The most important observation of this problem is that these two segments are now completely independent: all cars that are parked in the first one must have “lived all their life” within the first one and vice versa.
Thus, we will solve the task as follows:
- For each k from 0 to n-1 and each c, we will find dp[k] = the count of parking sequences of length k on a line that have length k and exactly c collisions.
- Our final solution is then computed as follows: we have N options where the last car parked, and once we fix that we can iterate over all possibilities for the number c of collisions this car caused and then we know that there are exactly dp[n-1][B-c] parking sequences of length n-1 that can be extended into a full solution of this type.
Computing the values dp[k] has a main idea similar to the hard problem of the previous round (which is precisely why these two problems were used in two consecutive rounds with the same participants). When counting these sequences, we can iterate over all r. Once we fix r (the place where we split the segment), we can take any solution for the left part, any solution for the right part, and we can interleave them arbitrarily.
A naive implementation of this DP would require also iterating over the number of collisions in each subproblem. We will now show a slightly smarter iteration order that saves one degree in the time complexity polynomial.
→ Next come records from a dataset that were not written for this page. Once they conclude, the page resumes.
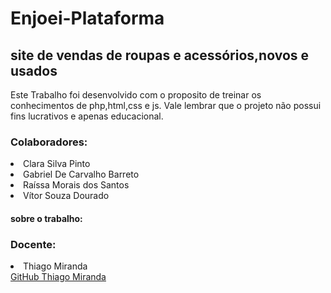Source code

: # Enjoei-Plataforma
## site de vendas de roupas e acessórios,novos e usados
Este Trabalho foi desenvolvido com o proposito de treinar os conhecimentos de php,html,css e js.
Vale lembrar que o projeto não possui fins lucrativos e apenas educacional.
### Colaboradores:
<li>Clara Silva Pinto</li>
<li> Gabriel De Carvalho Barreto</li>
<li>Raíssa Morais dos Santos</li>
<li>Vítor Souza Dourado</li>

#### sobre o trabalho:

### Docente:
<li>Thiago Miranda</li>
<a href="https://github.com/mirandathiago">GitHub Thiago Miranda</a>
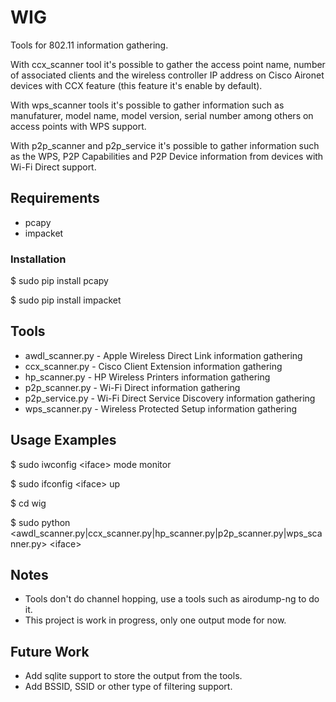 # WIG
Tools for 802.11 information gathering.

With ccx_scanner tool it's possible to gather the access point name, number of associated clients and the wireless controller IP address on Cisco Aironet devices with CCX feature (this feature it's enable by default).

With wps_scanner tools it's possible to gather information such as manufaturer, model name, model version, serial number among others on access points with WPS support.

With p2p_scanner and p2p_service it's possible to gather information such as the WPS, P2P Capabilities and P2P Device information from devices with Wi-Fi Direct support.

## Requirements

 - pcapy
 - impacket

### Installation

$ sudo pip install pcapy

$ sudo pip install impacket

## Tools

 - awdl_scanner.py - Apple Wireless Direct Link information gathering
 - ccx_scanner.py - Cisco Client Extension information gathering
 - hp_scanner.py - HP Wireless Printers information gathering
 - p2p_scanner.py - Wi-Fi Direct information gathering
 - p2p_service.py - Wi-Fi Direct Service Discovery information gathering
 - wps_scanner.py - Wireless Protected Setup information gathering

## Usage Examples

$ sudo iwconfig \<iface\> mode monitor

$ sudo ifconfig \<iface\> up

$ cd wig

$ sudo python \<awdl_scanner.py|ccx_scanner.py|hp_scanner.py|p2p_scanner.py|wps_scanner.py\> \<iface\>

## Notes

 - Tools don't do channel hopping, use a tools such as airodump-ng to do it.
 - This project is work in progress, only one output mode for now.

## Future Work

 - Add sqlite support to store the output from the tools.
 - Add BSSID, SSID or other type of filtering support.

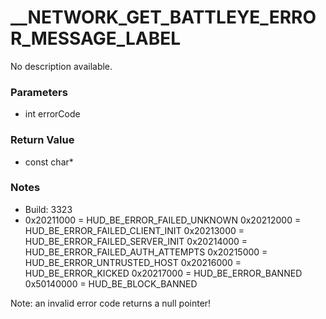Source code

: # __NETWORK_GET_BATTLEYE_ERROR_MESSAGE_LABEL

No description available.

### Parameters
* int errorCode

### Return Value
* const char*

### Notes
* Build: 3323
* 0x20211000 = HUD_BE_ERROR_FAILED_UNKNOWN
0x20212000 = HUD_BE_ERROR_FAILED_CLIENT_INIT
0x20213000 = HUD_BE_ERROR_FAILED_SERVER_INIT
0x20214000 = HUD_BE_ERROR_FAILED_AUTH_ATTEMPTS
0x20215000 = HUD_BE_ERROR_UNTRUSTED_HOST
0x20216000 = HUD_BE_ERROR_KICKED
0x20217000 = HUD_BE_ERROR_BANNED
0x50140000 = HUD_BE_BLOCK_BANNED

Note: an invalid error code returns a null pointer!


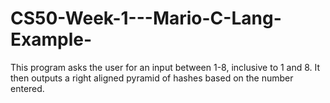 # CS50-Week-1---Mario-C-Lang-Example-
This program asks the user for an input between 1-8, inclusive to 1 and 8.  It then outputs a right aligned pyramid of hashes based on the number entered.
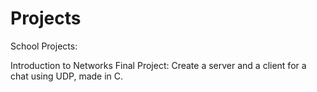 # Projects

School Projects:

Introduction to Networks Final Project:
Create a server and a client for a chat using UDP, made in C.
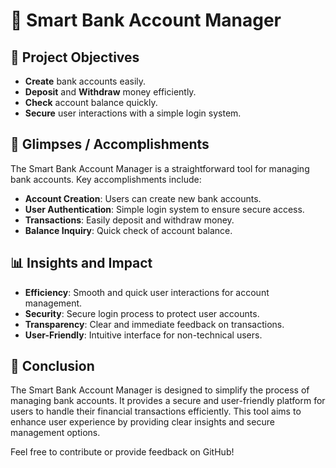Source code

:  
# 🏦 Smart Bank Account Manager

## 🎯 Project Objectives

- **Create** bank accounts easily.
- **Deposit** and **Withdraw** money efficiently.
- **Check** account balance quickly.
- **Secure** user interactions with a simple login system.

## 🌟 Glimpses / Accomplishments

The Smart Bank Account Manager is a straightforward tool for managing bank accounts. Key accomplishments include:

- **Account Creation**: Users can create new bank accounts.
- **User Authentication**: Simple login system to ensure secure access.
- **Transactions**: Easily deposit and withdraw money.
- **Balance Inquiry**: Quick check of account balance.

## 📊 Insights and Impact

- **Efficiency**: Smooth and quick user interactions for account management.
- **Security**: Secure login process to protect user accounts.
- **Transparency**: Clear and immediate feedback on transactions.
- **User-Friendly**: Intuitive interface for non-technical users.

## 📝 Conclusion

The Smart Bank Account Manager is designed to simplify the process of managing bank accounts. It provides a secure and user-friendly platform for users to handle their financial transactions efficiently. This tool aims to enhance user experience by providing clear insights and secure management options.

Feel free to contribute or provide feedback on GitHub!
 
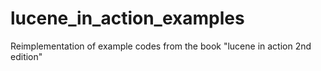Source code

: # lucene_in_action_examples
Reimplementation of example codes from the book "lucene in action 2nd edition"
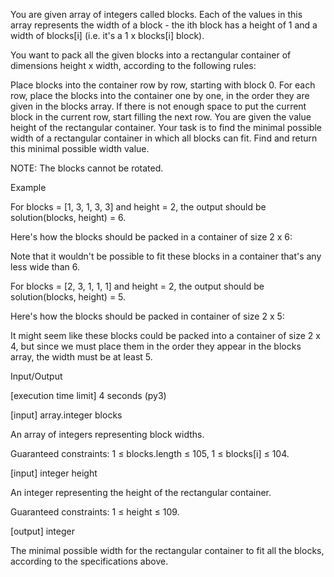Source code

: You are given array of integers called blocks. Each of the values in this array represents the width of a block - the ith block has a height of 1 and a width of blocks[i] (i.e. it's a 1 x blocks[i] block).

You want to pack all the given blocks into a rectangular container of dimensions height x width, according to the following rules:

Place blocks into the container row by row, starting with block 0.
For each row, place the blocks into the container one by one, in the order they are given in the blocks array.
If there is not enough space to put the current block in the current row, start filling the next row.
You are given the value height of the rectangular container. Your task is to find the minimal possible width of a rectangular container in which all blocks can fit. Find and return this minimal possible width value.

NOTE: The blocks cannot be rotated.

Example

For blocks = [1, 3, 1, 3, 3] and height = 2, the output should be solution(blocks, height) = 6.

Here's how the blocks should be packed in a container of size 2 x 6:


Note that it wouldn't be possible to fit these blocks in a container that's any less wide than 6.

For blocks = [2, 3, 1, 1, 1] and height = 2, the output should be solution(blocks, height) = 5.

Here's how the blocks should be packed in container of size 2 x 5:


It might seem like these blocks could be packed into a container of size 2 x 4, but since we must place them in the order they appear in the blocks array, the width must be at least 5.

Input/Output

[execution time limit] 4 seconds (py3)

[input] array.integer blocks

An array of integers representing block widths.

Guaranteed constraints:
1 ≤ blocks.length ≤ 105,
1 ≤ blocks[i] ≤ 104.

[input] integer height

An integer representing the height of the rectangular container.

Guaranteed constraints:
1 ≤ height ≤ 109.

[output] integer

The minimal possible width for the rectangular container to fit all the blocks, according to the specifications above.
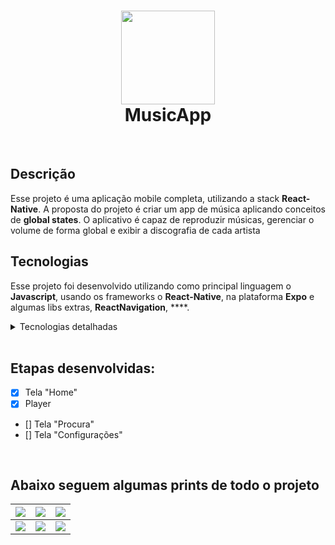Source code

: 
<h1 align="center">
    <img alt="" src="fotos_do_projeto/icon.png" width="150" />
    <br/>
    MusicApp
</h1>


<br/>


## Descrição
Esse projeto é uma aplicação mobile completa, utilizando a stack **React-Native**. A proposta do projeto é criar um app de música aplicando conceitos de __global states__. O aplicativo é capaz de reproduzir músicas, gerenciar o volume de forma global e exibir a discografia de cada artista


## Tecnologias
Esse projeto foi desenvolvido utilizando como principal linguagem o **Javascript**, usando os frameworks o **React-Native**, na plataforma **Expo** e algumas libs extras, **ReactNavigation**, ****.

<details>
  <summary>Tecnologias detalhadas</summary>

  - Expo
  - ESlint
  - React-navigation
  - Reanimated
  - Expo-av
</details>

<br/>

## Etapas desenvolvidas:
- [x] Tela "Home"
- [x] Player
- [] Tela "Procura"
- [] Tela "Configurações"

<br/>


## Abaixo seguem algumas prints de todo o projeto

![](fotos_do_projeto/Screenshot_1.png)  |  ![](fotos_do_projeto/Screenshot_2.png) |  ![](fotos_do_projeto/Screenshot_3.png)  |
|:---------------:|:----------------:|:-----------------:|
![](fotos_do_projeto/Screenshot_4.png)  |  ![](fotos_do_projeto/Screenshot_5.png) |  ![](fotos_do_projeto/Screenshot_6.png)  |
Suppose we already know all the values dp[k’] for k’ < k. We will now compute all values dp[k]. We will initialize all of them to zeros and now we’ll proceed as follows:
For each r, for each c1, for each c2: we can take any of the dp[r][c1] solutions for r cars and c1 collisions and combine it with any of the dp[k-1-r][c2] solutions for k-1-r cars and c2 collisions in binomial[k-1][r] ways. Let X be the product of those three values, i.e., the number of ways to park the first k-1 cars and produce c1+c2 collisions while we do so. Once we pick any one of those X ways, we have r+1 options for where the last car started. These produce 0, 1, …, r new collisions. Thus, we want to increase each of the values dp[k][c1+c2] to dp[k][c1+c2+r] by X. Instead of doing this in linear time, we can do it in constant time by just making two notes: “do +X starting at c1+c2 collisions” and “do -X starting at c1+c2+r+1 collisions”.
Once we finish iterating over all (r,c1,c2) we then fill in all values dp[k] in increasing order of c in linear time by looking at those notes.